Council approves plan to provide new water lines downtown

The Morristown City Council voted 6-1 Tuesday night on spending $620,000 in federal money to provide access to sprinkler systems to the upper floors of downtown businesses.

Before the vote was taken, Heather Blackmon Brooks, director of downtown development for the Morristown Area Chamber of Commerce, voiced support on the city spending the money on the project, which she said would help with downtown business growth.

“I think this is definitely a need,” she said.

Councilmember Bob Garrett was the only councilperson to vote against the resolution.

The city said the project would be done in three phases with an overall cost of $620,000. The council held a special-called meeting last week to discuss the issue and at that time there was division on whether to spend the money.

Some councilmembers questioned whether downtown business or owners should pay the cost of lines allowing sprinkler system hookups themselves, while other councilmembers said that paying for water lines to enable the hookups would lead to growth of more businesses or residences that could use the top floors of downtown Morristown businesses.

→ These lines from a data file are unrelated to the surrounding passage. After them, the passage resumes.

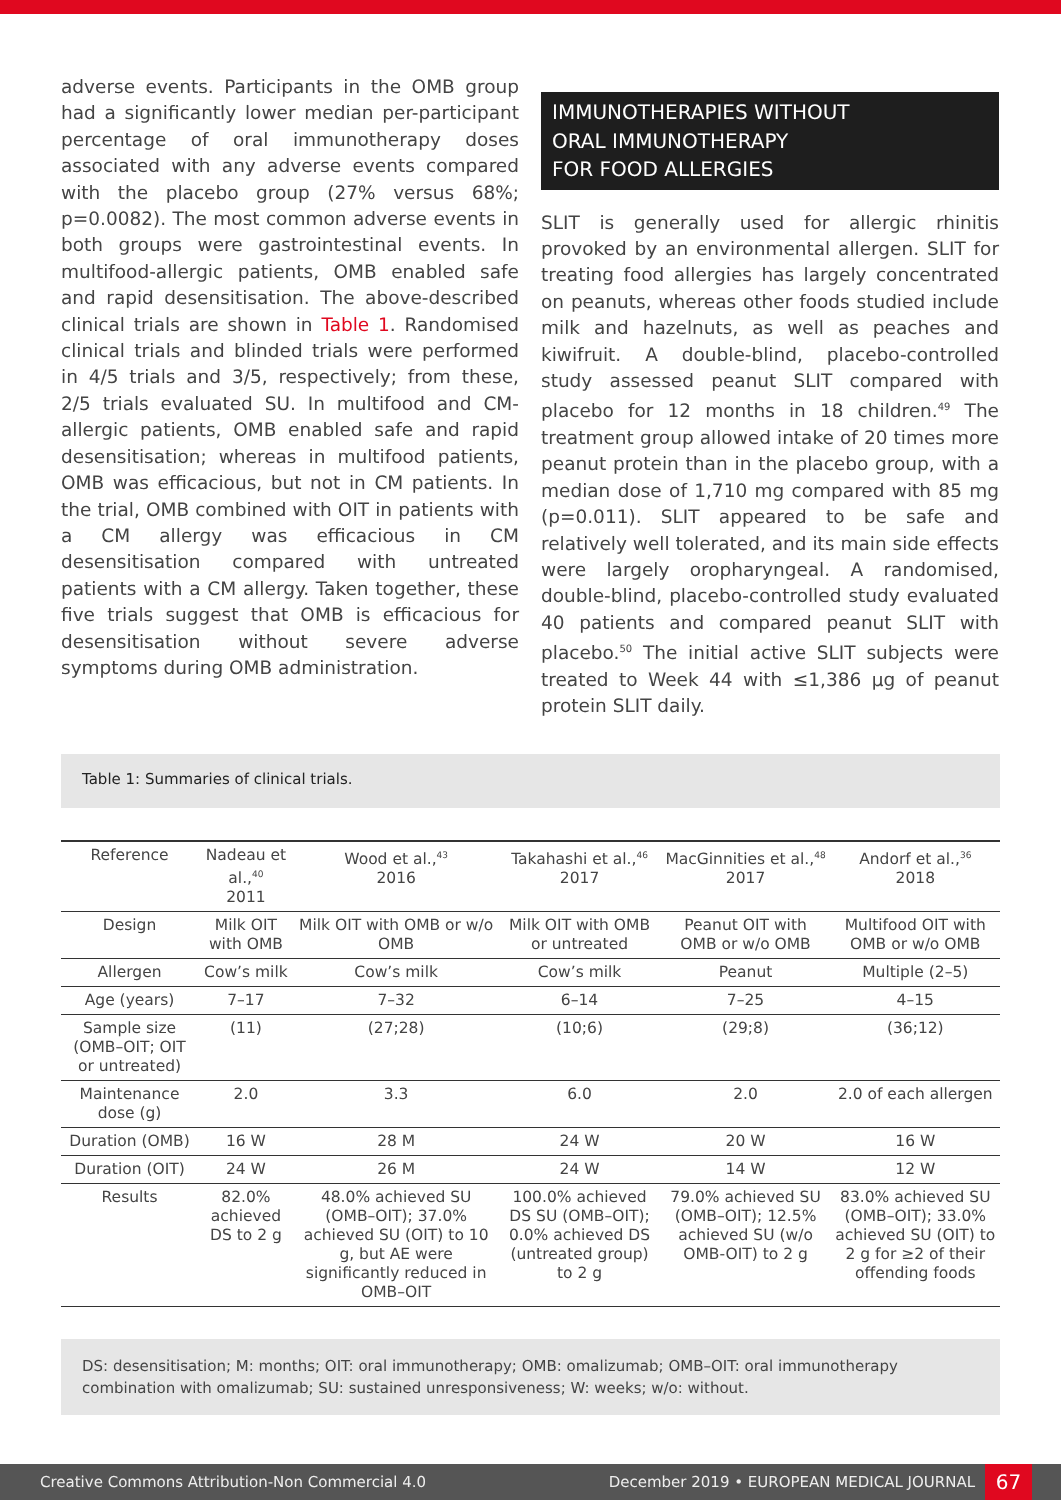adverse events. Participants in the OMB group had a significantly lower median per-participant percentage of oral immunotherapy doses associated with any adverse events compared with the placebo group (27% versus 68%; p=0.0082). The most common adverse events in both groups were gastrointestinal events. In multifood-allergic patients, OMB enabled safe and rapid desensitisation. The above-described clinical trials are shown in Table 1. Randomised clinical trials and blinded trials were performed in 4/5 trials and 3/5, respectively; from these, 2/5 trials evaluated SU. In multifood and CM-allergic patients, OMB enabled safe and rapid desensitisation; whereas in multifood patients, OMB was efficacious, but not in CM patients. In the trial, OMB combined with OIT in patients with a CM allergy was efficacious in CM desensitisation compared with untreated patients with a CM allergy. Taken together, these five trials suggest that OMB is efficacious for desensitisation without severe adverse symptoms during OMB administration.
IMMUNOTHERAPIES WITHOUT
ORAL IMMUNOTHERAPY
FOR FOOD ALLERGIES
SLIT is generally used for allergic rhinitis provoked by an environmental allergen. SLIT for treating food allergies has largely concentrated on peanuts, whereas other foods studied include milk and hazelnuts, as well as peaches and kiwifruit. A double-blind, placebo-controlled study assessed peanut SLIT compared with placebo for 12 months in 18 children.<sup>49</sup> The treatment group allowed intake of 20 times more peanut protein than in the placebo group, with a median dose of 1,710 mg compared with 85 mg (p=0.011). SLIT appeared to be safe and relatively well tolerated, and its main side effects were largely oropharyngeal. A randomised, double-blind, placebo-controlled study evaluated 40 patients and compared peanut SLIT with placebo.<sup>50</sup> The initial active SLIT subjects were treated to Week 44 with ≤1,386 µg of peanut protein SLIT daily.
Table 1: Summaries of clinical trials.
| Reference | Nadeau et al.,<sup>40</sup> 2011 | Wood et al.,<sup>43</sup> 2016 | Takahashi et al.,<sup>46</sup> 2017 | MacGinnities et al.,<sup>48</sup> 2017 | Andorf et al.,<sup>36</sup> 2018 |
| Design | Milk OIT with OMB | Milk OIT with OMB or w/o OMB | Milk OIT with OMB or untreated | Peanut OIT with OMB or w/o OMB | Multifood OIT with OMB or w/o OMB |
| Allergen | Cow’s milk | Cow’s milk | Cow’s milk | Peanut | Multiple (2–5) |
| Age (years) | 7–17 | 7–32 | 6–14 | 7–25 | 4–15 |
| Sample size (OMB–OIT; OIT or untreated) | (11) | (27;28) | (10;6) | (29;8) | (36;12) |
| Maintenance dose (g) | 2.0 | 3.3 | 6.0 | 2.0 | 2.0 of each allergen |
| Duration (OMB) | 16 W | 28 M | 24 W | 20 W | 16 W |
| Duration (OIT) | 24 W | 26 M | 24 W | 14 W | 12 W |
| Results | 82.0% achieved DS to 2 g | 48.0% achieved SU (OMB–OIT); 37.0% achieved SU (OIT) to 10 g, but AE were significantly reduced in OMB–OIT | 100.0% achieved DS SU (OMB–OIT); 0.0% achieved DS (untreated group) to 2 g | 79.0% achieved SU (OMB–OIT); 12.5% achieved SU (w/o OMB-OIT) to 2 g | 83.0% achieved SU (OMB–OIT); 33.0% achieved SU (OIT) to 2 g for ≥2 of their offending foods |
DS: desensitisation; M: months; OIT: oral immunotherapy; OMB: omalizumab; OMB–OIT: oral immunotherapy combination with omalizumab; SU: sustained unresponsiveness; W: weeks; w/o: without.
Creative Commons Attribution-Non Commercial 4.0 December 2019 • EUROPEAN MEDICAL JOURNAL 67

The City Council also unanimously approved proceeding with updating the city and county’s communications system, which is estimated to cost approximately $2.5 million.

The city has said the money used for the project would come from federal dollars.

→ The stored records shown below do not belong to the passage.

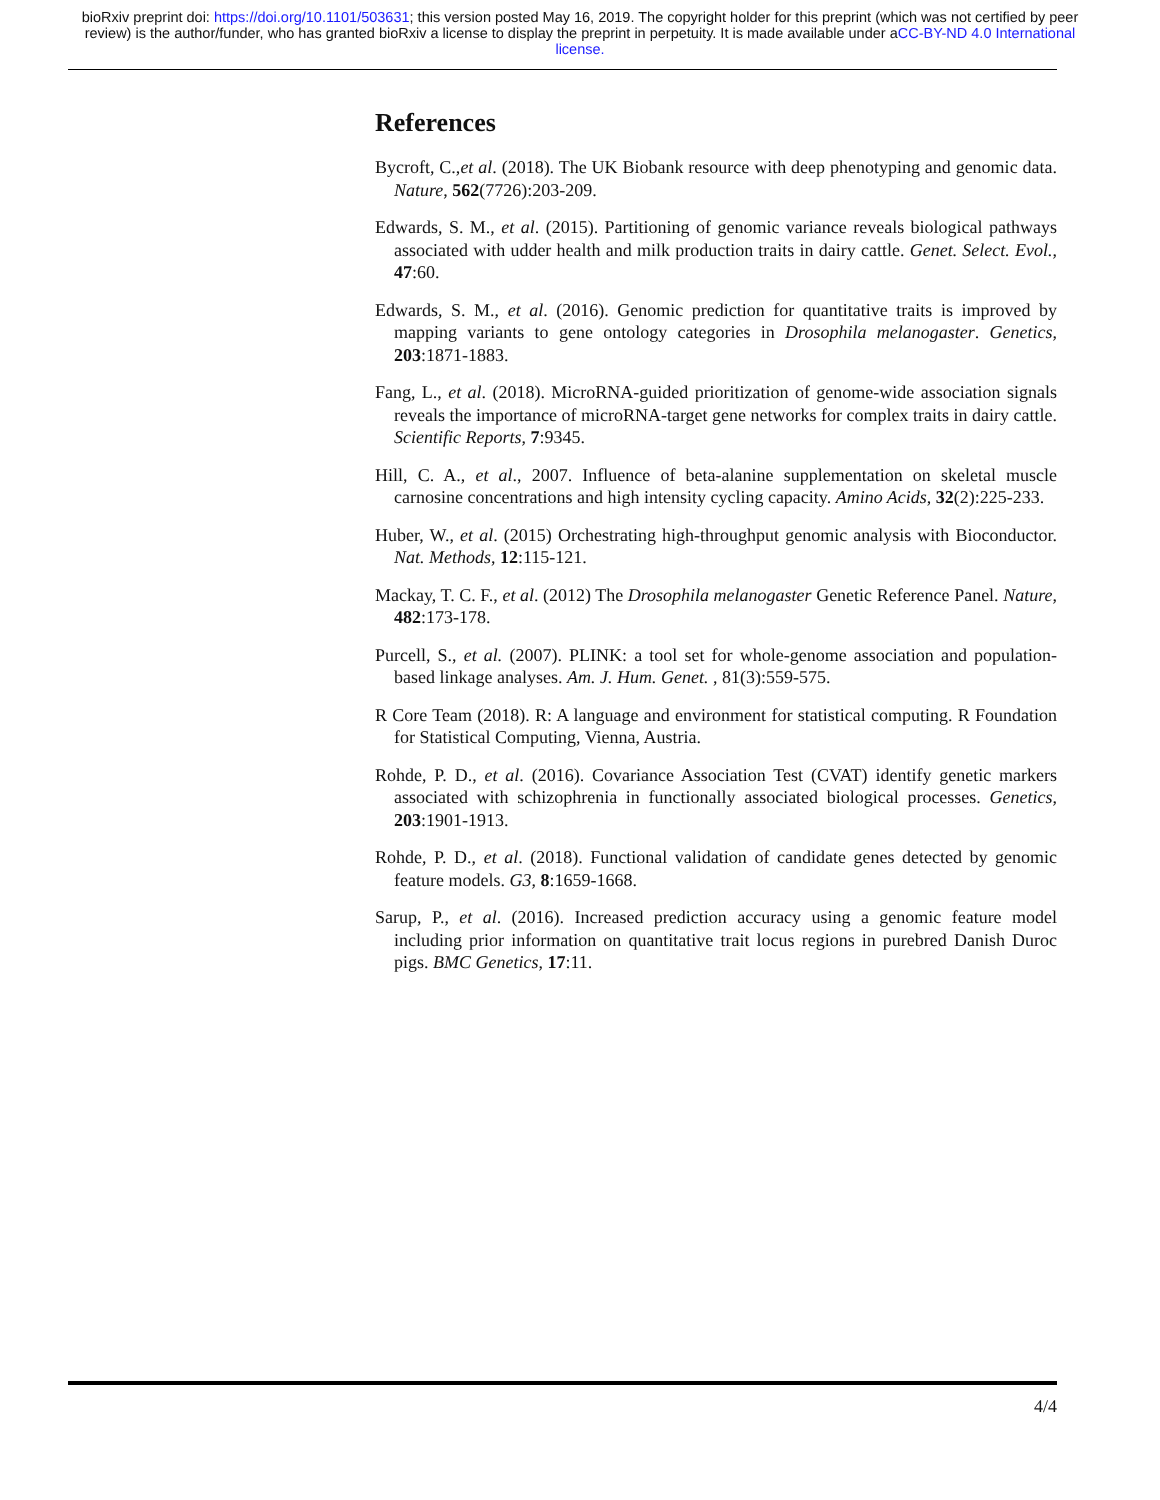bioRxiv preprint doi: https://doi.org/10.1101/503631; this version posted May 16, 2019. The copyright holder for this preprint (which was not certified by peer review) is the author/funder, who has granted bioRxiv a license to display the preprint in perpetuity. It is made available under aCC-BY-ND 4.0 International license.
References
Bycroft, C.,et al. (2018). The UK Biobank resource with deep phenotyping and genomic data. Nature, 562(7726):203-209.
Edwards, S. M., et al. (2015). Partitioning of genomic variance reveals biological pathways associated with udder health and milk production traits in dairy cattle. Genet. Select. Evol., 47:60.
Edwards, S. M., et al. (2016). Genomic prediction for quantitative traits is improved by mapping variants to gene ontology categories in Drosophila melanogaster. Genetics, 203:1871-1883.
Fang, L., et al. (2018). MicroRNA-guided prioritization of genome-wide association signals reveals the importance of microRNA-target gene networks for complex traits in dairy cattle. Scientific Reports, 7:9345.
Hill, C. A., et al., 2007. Influence of beta-alanine supplementation on skeletal muscle carnosine concentrations and high intensity cycling capacity. Amino Acids, 32(2):225-233.
Huber, W., et al. (2015) Orchestrating high-throughput genomic analysis with Bioconductor. Nat. Methods, 12:115-121.
Mackay, T. C. F., et al. (2012) The Drosophila melanogaster Genetic Reference Panel. Nature, 482:173-178.
Purcell, S., et al. (2007). PLINK: a tool set for whole-genome association and population-based linkage analyses. Am. J. Hum. Genet. , 81(3):559-575.
R Core Team (2018). R: A language and environment for statistical computing. R Foundation for Statistical Computing, Vienna, Austria.
Rohde, P. D., et al. (2016). Covariance Association Test (CVAT) identify genetic markers associated with schizophrenia in functionally associated biological processes. Genetics, 203:1901-1913.
Rohde, P. D., et al. (2018). Functional validation of candidate genes detected by genomic feature models. G3, 8:1659-1668.
Sarup, P., et al. (2016). Increased prediction accuracy using a genomic feature model including prior information on quantitative trait locus regions in purebred Danish Duroc pigs. BMC Genetics, 17:11.
4/4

Former state commissioner of the Tennessee Department of Safety and Homeland Security David Purkey is in charge of the project.

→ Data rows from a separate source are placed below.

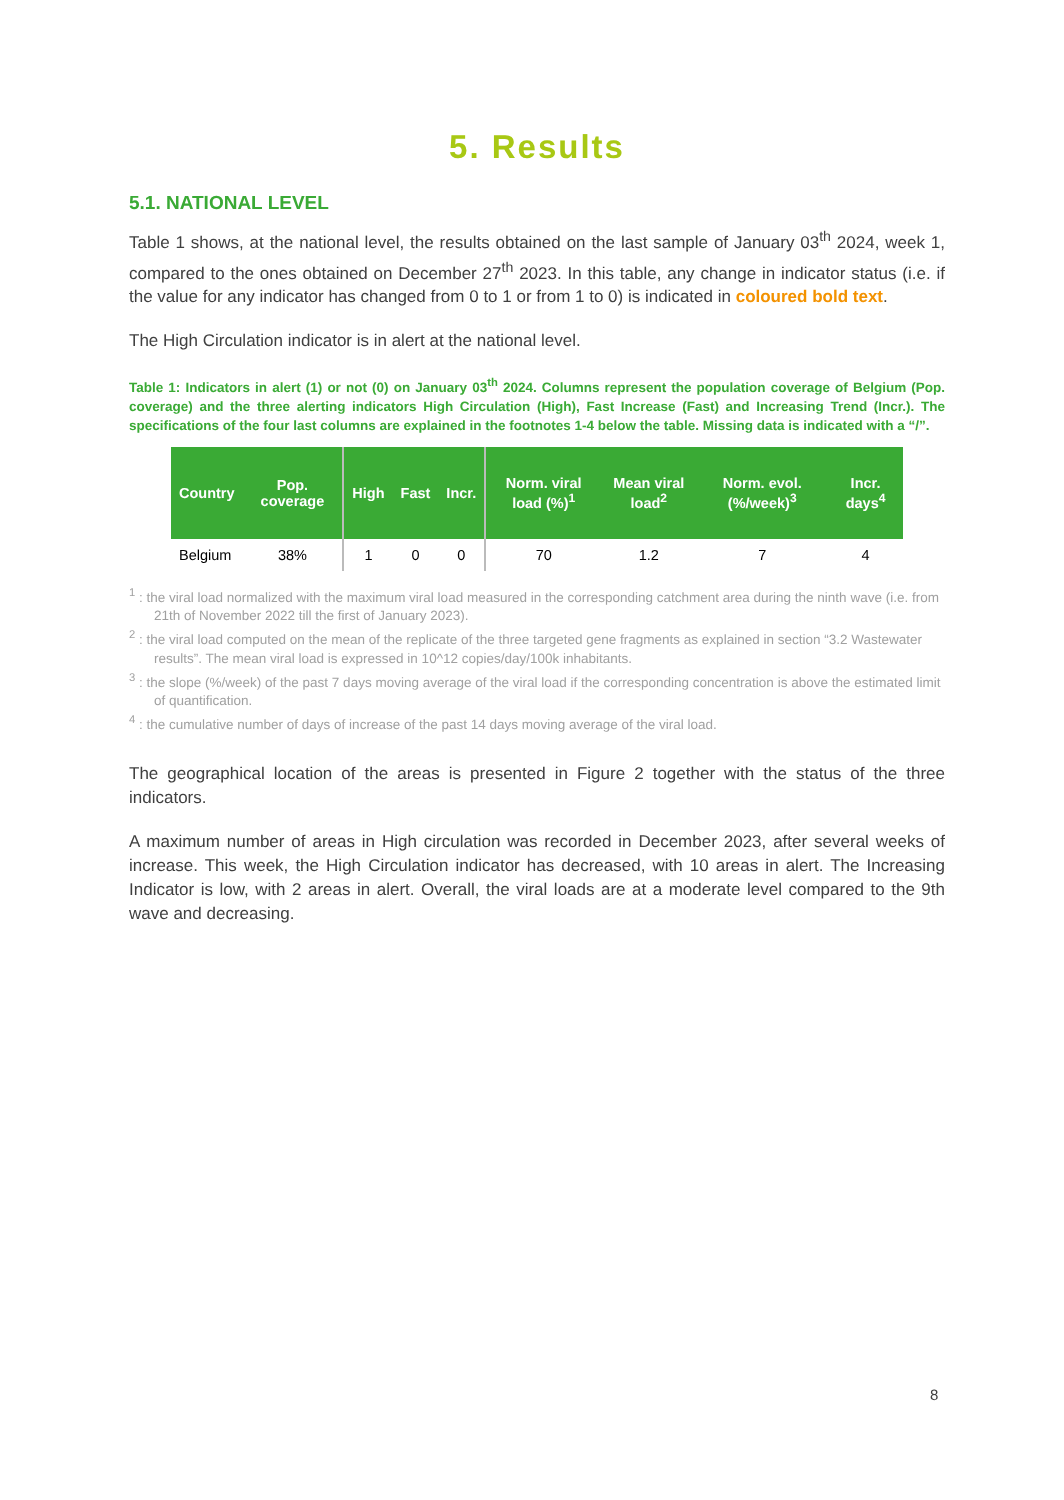5. Results
5.1. NATIONAL LEVEL
Table 1 shows, at the national level, the results obtained on the last sample of January 03<sup>th</sup> 2024, week 1, compared to the ones obtained on December 27<sup>th</sup> 2023. In this table, any change in indicator status (i.e. if the value for any indicator has changed from 0 to 1 or from 1 to 0) is indicated in coloured bold text.
The High Circulation indicator is in alert at the national level.
Table 1: Indicators in alert (1) or not (0) on January 03<sup>th</sup> 2024. Columns represent the population coverage of Belgium (Pop. coverage) and the three alerting indicators High Circulation (High), Fast Increase (Fast) and Increasing Trend (Incr.). The specifications of the four last columns are explained in the footnotes 1-4 below the table. Missing data is indicated with a “/”.
| Country | Pop. coverage | High | Fast | Incr. | Norm. viral load (%)<sup>1</sup> | Mean viral load<sup>2</sup> | Norm. evol. (%/week)<sup>3</sup> | Incr. days<sup>4</sup> |
| --- | --- | --- | --- | --- | --- | --- | --- | --- |
| Belgium | 38% | 1 | 0 | 0 | 70 | 1.2 | 7 | 4 |
<sup>1</sup> : the viral load normalized with the maximum viral load measured in the corresponding catchment area during the ninth wave (i.e. from 21th of November 2022 till the first of January 2023).
<sup>2</sup> : the viral load computed on the mean of the replicate of the three targeted gene fragments as explained in section “3.2 Wastewater results”. The mean viral load is expressed in 10^12 copies/day/100k inhabitants.
<sup>3</sup> : the slope (%/week) of the past 7 days moving average of the viral load if the corresponding concentration is above the estimated limit of quantification.
<sup>4</sup> : the cumulative number of days of increase of the past 14 days moving average of the viral load.
The geographical location of the areas is presented in Figure 2 together with the status of the three indicators.
A maximum number of areas in High circulation was recorded in December 2023, after several weeks of increase. This week, the High Circulation indicator has decreased, with 10 areas in alert. The Increasing Indicator is low, with 2 areas in alert. Overall, the viral loads are at a moderate level compared to the 9th wave and decreasing.
8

The new communications would update the current 911 system and public safety communications system, which is more than 40 years old. Purkey told the council that it was developed and is maintained by Steve Peoples and there’s questions about if Peoples retired if anyone could even work on the system.

The new modernized system would upgrade the system entirely, Purkey said.

“This is a project that will move the city, county and Walters State light years ahead,” he said.

The county has also agreed to partner on the project.

Also, the council voted 7-0 to shut down part of Peavine Alley in downtown Morristown during the month of October. The alley will be used as part of a fall festival display amd pumpkin patch.